Work order: Copy out all the entries shown below, exactly as they appear.

#####

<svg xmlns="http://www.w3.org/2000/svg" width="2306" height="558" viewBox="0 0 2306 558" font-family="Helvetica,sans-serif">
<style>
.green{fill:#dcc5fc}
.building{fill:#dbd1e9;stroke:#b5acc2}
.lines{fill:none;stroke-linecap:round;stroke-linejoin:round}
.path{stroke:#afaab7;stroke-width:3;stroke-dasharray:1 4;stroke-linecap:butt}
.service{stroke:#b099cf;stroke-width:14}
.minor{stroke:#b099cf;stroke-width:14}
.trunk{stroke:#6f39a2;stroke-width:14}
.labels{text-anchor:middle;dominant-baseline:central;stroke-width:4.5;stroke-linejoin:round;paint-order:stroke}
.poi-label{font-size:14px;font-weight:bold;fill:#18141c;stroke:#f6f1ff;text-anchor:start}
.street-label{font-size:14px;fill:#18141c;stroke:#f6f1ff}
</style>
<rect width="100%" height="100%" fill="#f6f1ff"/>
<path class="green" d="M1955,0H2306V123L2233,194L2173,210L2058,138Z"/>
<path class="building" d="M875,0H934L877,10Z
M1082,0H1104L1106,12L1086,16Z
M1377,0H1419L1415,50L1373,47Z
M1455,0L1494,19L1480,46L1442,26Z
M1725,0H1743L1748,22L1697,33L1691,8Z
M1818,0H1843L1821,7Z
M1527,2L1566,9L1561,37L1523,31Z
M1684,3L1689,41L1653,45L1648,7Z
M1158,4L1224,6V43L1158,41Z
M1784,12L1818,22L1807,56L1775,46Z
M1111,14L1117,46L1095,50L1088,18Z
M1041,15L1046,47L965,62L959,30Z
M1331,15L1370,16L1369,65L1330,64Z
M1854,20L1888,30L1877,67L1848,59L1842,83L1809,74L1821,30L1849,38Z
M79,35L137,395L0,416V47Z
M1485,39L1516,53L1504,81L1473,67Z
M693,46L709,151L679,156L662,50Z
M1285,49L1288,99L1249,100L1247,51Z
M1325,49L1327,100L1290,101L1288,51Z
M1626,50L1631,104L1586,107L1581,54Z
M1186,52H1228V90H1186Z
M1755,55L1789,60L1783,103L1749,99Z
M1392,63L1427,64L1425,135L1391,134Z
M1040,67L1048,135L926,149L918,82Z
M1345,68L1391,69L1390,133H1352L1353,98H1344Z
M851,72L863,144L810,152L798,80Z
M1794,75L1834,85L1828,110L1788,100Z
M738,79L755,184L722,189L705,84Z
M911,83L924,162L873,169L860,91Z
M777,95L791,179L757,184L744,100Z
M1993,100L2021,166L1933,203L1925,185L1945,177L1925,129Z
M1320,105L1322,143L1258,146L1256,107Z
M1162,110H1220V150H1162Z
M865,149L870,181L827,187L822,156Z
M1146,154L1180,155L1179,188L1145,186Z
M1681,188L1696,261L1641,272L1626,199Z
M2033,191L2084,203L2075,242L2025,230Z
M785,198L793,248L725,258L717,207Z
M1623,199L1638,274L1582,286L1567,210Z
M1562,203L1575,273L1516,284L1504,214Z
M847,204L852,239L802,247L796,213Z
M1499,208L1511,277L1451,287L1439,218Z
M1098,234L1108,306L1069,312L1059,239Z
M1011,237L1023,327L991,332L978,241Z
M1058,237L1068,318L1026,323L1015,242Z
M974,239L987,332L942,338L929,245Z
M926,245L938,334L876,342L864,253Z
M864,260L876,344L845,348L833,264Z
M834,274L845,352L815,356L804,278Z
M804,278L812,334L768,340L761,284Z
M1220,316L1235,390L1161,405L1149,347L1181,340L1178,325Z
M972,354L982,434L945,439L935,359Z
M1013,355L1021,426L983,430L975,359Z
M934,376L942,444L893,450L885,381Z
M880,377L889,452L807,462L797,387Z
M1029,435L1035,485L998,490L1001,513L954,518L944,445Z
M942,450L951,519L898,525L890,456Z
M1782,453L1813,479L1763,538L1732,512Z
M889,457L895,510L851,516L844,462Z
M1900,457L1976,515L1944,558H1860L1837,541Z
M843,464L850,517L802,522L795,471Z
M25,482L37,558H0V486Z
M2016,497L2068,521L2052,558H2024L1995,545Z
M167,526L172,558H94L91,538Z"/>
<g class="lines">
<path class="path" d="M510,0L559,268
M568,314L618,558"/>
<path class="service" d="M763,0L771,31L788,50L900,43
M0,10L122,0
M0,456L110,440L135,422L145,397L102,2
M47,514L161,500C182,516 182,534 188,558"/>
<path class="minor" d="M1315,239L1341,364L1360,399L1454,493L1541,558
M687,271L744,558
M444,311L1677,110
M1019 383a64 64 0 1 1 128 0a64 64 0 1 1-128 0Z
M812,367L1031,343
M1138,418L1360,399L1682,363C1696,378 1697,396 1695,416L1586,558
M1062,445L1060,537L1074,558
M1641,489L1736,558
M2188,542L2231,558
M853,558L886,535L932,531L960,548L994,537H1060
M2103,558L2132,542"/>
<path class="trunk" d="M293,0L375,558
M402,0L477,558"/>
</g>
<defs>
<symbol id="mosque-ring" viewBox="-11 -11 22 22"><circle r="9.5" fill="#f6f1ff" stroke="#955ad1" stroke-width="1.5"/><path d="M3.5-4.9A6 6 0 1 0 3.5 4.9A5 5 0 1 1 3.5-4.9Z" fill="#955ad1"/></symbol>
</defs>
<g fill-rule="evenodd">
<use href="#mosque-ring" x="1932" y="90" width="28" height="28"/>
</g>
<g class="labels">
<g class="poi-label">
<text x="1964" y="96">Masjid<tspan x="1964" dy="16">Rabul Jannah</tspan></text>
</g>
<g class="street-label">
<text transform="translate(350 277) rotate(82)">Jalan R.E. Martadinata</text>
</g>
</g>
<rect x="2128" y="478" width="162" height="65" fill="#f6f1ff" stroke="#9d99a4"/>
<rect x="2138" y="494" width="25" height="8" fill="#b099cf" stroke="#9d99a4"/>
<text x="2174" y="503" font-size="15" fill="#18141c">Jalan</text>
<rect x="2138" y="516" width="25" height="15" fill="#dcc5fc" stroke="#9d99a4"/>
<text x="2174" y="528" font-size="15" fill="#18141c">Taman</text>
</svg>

#####

Result of the exercise:
<svg xmlns="http://www.w3.org/2000/svg" width="2306" height="558" viewBox="0 0 2306 558" font-family="Helvetica,sans-serif">
<style>
.green{fill:#dcc5fc}
.building{fill:#dbd1e9;stroke:#b5acc2}
.lines{fill:none;stroke-linecap:round;stroke-linejoin:round}
.path{stroke:#afaab7;stroke-width:3;stroke-dasharray:1 4;stroke-linecap:butt}
.service{stroke:#b099cf;stroke-width:14}
.minor{stroke:#b099cf;stroke-width:14}
.trunk{stroke:#6f39a2;stroke-width:14}
.labels{text-anchor:middle;dominant-baseline:central;stroke-width:4.5;stroke-linejoin:round;paint-order:stroke}
.poi-label{font-size:14px;font-weight:bold;fill:#18141c;stroke:#f6f1ff;text-anchor:start}
.street-label{font-size:14px;fill:#18141c;stroke:#f6f1ff}
</style>
<rect width="100%" height="100%" fill="#f6f1ff"/>
<path class="green" d="M1955,0H2306V123L2233,194L2173,210L2058,138Z"/>
<path class="building" d="M875,0H934L877,10Z
M1082,0H1104L1106,12L1086,16Z
M1377,0H1419L1415,50L1373,47Z
M1455,0L1494,19L1480,46L1442,26Z
M1725,0H1743L1748,22L1697,33L1691,8Z
M1818,0H1843L1821,7Z
M1527,2L1566,9L1561,37L1523,31Z
M1684,3L1689,41L1653,45L1648,7Z
M1158,4L1224,6V43L1158,41Z
M1784,12L1818,22L1807,56L1775,46Z
M1111,14L1117,46L1095,50L1088,18Z
M1041,15L1046,47L965,62L959,30Z
M1331,15L1370,16L1369,65L1330,64Z
M1854,20L1888,30L1877,67L1848,59L1842,83L1809,74L1821,30L1849,38Z
M79,35L137,395L0,416V47Z
M1485,39L1516,53L1504,81L1473,67Z
M693,46L709,151L679,156L662,50Z
M1285,49L1288,99L1249,100L1247,51Z
M1325,49L1327,100L1290,101L1288,51Z
M1626,50L1631,104L1586,107L1581,54Z
M1186,52H1228V90H1186Z
M1755,55L1789,60L1783,103L1749,99Z
M1392,63L1427,64L1425,135L1391,134Z
M1040,67L1048,135L926,149L918,82Z
M1345,68L1391,69L1390,133H1352L1353,98H1344Z
M851,72L863,144L810,152L798,80Z
M1794,75L1834,85L1828,110L1788,100Z
M738,79L755,184L722,189L705,84Z
M911,83L924,162L873,169L860,91Z
M777,95L791,179L757,184L744,100Z
M1993,100L2021,166L1933,203L1925,185L1945,177L1925,129Z
M1320,105L1322,143L1258,146L1256,107Z
M1162,110H1220V150H1162Z
M865,149L870,181L827,187L822,156Z
M1146,154L1180,155L1179,188L1145,186Z
M1681,188L1696,261L1641,272L1626,199Z
M2033,191L2084,203L2075,242L2025,230Z
M785,198L793,248L725,258L717,207Z
M1623,199L1638,274L1582,286L1567,210Z
M1562,203L1575,273L1516,284L1504,214Z
M847,204L852,239L802,247L796,213Z
M1499,208L1511,277L1451,287L1439,218Z
M1098,234L1108,306L1069,312L1059,239Z
M1011,237L1023,327L991,332L978,241Z
M1058,237L1068,318L1026,323L1015,242Z
M974,239L987,332L942,338L929,245Z
M926,245L938,334L876,342L864,253Z
M864,260L876,344L845,348L833,264Z
M834,274L845,352L815,356L804,278Z
M804,278L812,334L768,340L761,284Z
M1220,316L1235,390L1161,405L1149,347L1181,340L1178,325Z
M972,354L982,434L945,439L935,359Z
M1013,355L1021,426L983,430L975,359Z
M934,376L942,444L893,450L885,381Z
M880,377L889,452L807,462L797,387Z
M1029,435L1035,485L998,490L1001,513L954,518L944,445Z
M942,450L951,519L898,525L890,456Z
M1782,453L1813,479L1763,538L1732,512Z
M889,457L895,510L851,516L844,462Z
M1900,457L1976,515L1944,558H1860L1837,541Z
M843,464L850,517L802,522L795,471Z
M25,482L37,558H0V486Z
M2016,497L2068,521L2052,558H2024L1995,545Z
M167,526L172,558H94L91,538Z"/>
<g class="lines">
<path class="path" d="M510,0L559,268
M568,314L618,558"/>
<path class="service" d="M763,0L771,31L788,50L900,43
M0,10L122,0
M0,456L110,440L135,422L145,397L102,2
M47,514L161,500C182,516 182,534 188,558"/>
<path class="minor" d="M1315,239L1341,364L1360,399L1454,493L1541,558
M687,271L744,558
M444,311L1677,110
M1019 383a64 64 0 1 1 128 0a64 64 0 1 1-128 0Z
M812,367L1031,343
M1138,418L1360,399L1682,363C1696,378 1697,396 1695,416L1586,558
M1062,445L1060,537L1074,558
M1641,489L1736,558
M2188,542L2231,558
M853,558L886,535L932,531L960,548L994,537H1060
M2103,558L2132,542"/>
<path class="trunk" d="M293,0L375,558
M402,0L477,558"/>
</g>
<defs>
<symbol id="mosque-ring" viewBox="-11 -11 22 22"><circle r="9.5" fill="#f6f1ff" stroke="#955ad1" stroke-width="1.5"/><path d="M3.5-4.9A6 6 0 1 0 3.5 4.9A5 5 0 1 1 3.5-4.9Z" fill="#955ad1"/></symbol>
</defs>
<g fill-rule="evenodd">
<use href="#mosque-ring" x="1932" y="90" width="28" height="28"/>
</g>
<g class="labels">
<g class="poi-label">
<text x="1964" y="96">Masjid<tspan x="1964" dy="16">Rabul Jannah</tspan></text>
</g>
<g class="street-label">
<text transform="translate(350 277) rotate(82)">Jalan R.E. Martadinata</text>
</g>
</g>
<rect x="2128" y="478" width="162" height="65" fill="#f6f1ff" stroke="#9d99a4"/>
<rect x="2138" y="494" width="25" height="8" fill="#b099cf" stroke="#9d99a4"/>
<text x="2174" y="503" font-size="15" fill="#18141c">Jalan</text>
<rect x="2138" y="516" width="25" height="15" fill="#dcc5fc" stroke="#9d99a4"/>
<text x="2174" y="528" font-size="15" fill="#18141c">Taman</text>
</svg>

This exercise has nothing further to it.